(Saved entries)
[Start of Attachment]
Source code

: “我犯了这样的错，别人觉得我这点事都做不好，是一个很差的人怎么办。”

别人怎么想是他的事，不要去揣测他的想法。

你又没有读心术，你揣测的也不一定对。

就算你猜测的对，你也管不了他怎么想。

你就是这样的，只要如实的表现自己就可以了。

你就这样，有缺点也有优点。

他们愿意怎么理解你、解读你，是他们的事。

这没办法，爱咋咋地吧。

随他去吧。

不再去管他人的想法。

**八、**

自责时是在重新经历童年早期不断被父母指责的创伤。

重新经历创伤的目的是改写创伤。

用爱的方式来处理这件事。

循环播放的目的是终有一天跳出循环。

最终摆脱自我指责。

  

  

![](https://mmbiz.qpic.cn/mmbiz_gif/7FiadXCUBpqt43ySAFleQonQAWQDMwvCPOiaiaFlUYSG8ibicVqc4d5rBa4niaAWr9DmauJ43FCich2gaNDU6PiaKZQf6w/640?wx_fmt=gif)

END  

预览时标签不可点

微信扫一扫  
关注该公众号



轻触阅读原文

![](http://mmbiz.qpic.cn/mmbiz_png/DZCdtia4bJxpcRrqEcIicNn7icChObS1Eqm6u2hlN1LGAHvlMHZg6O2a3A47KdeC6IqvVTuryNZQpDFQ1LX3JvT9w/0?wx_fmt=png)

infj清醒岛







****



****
[End of Attachment]
Please copy out each line in the entries that mentions the string "mmbiz".

Response box:
![](https://mmbiz.qpic.cn/mmbiz_gif/7FiadXCUBpqt43ySAFleQonQAWQDMwvCPOiaiaFlUYSG8ibicVqc4d5rBa4niaAWr9DmauJ43FCich2gaNDU6PiaKZQf6w/640?wx_fmt=gif)
![](http://mmbiz.qpic.cn/mmbiz_png/DZCdtia4bJxpcRrqEcIicNn7icChObS1Eqm6u2hlN1LGAHvlMHZg6O2a3A47KdeC6IqvVTuryNZQpDFQ1LX3JvT9w/0?wx_fmt=png)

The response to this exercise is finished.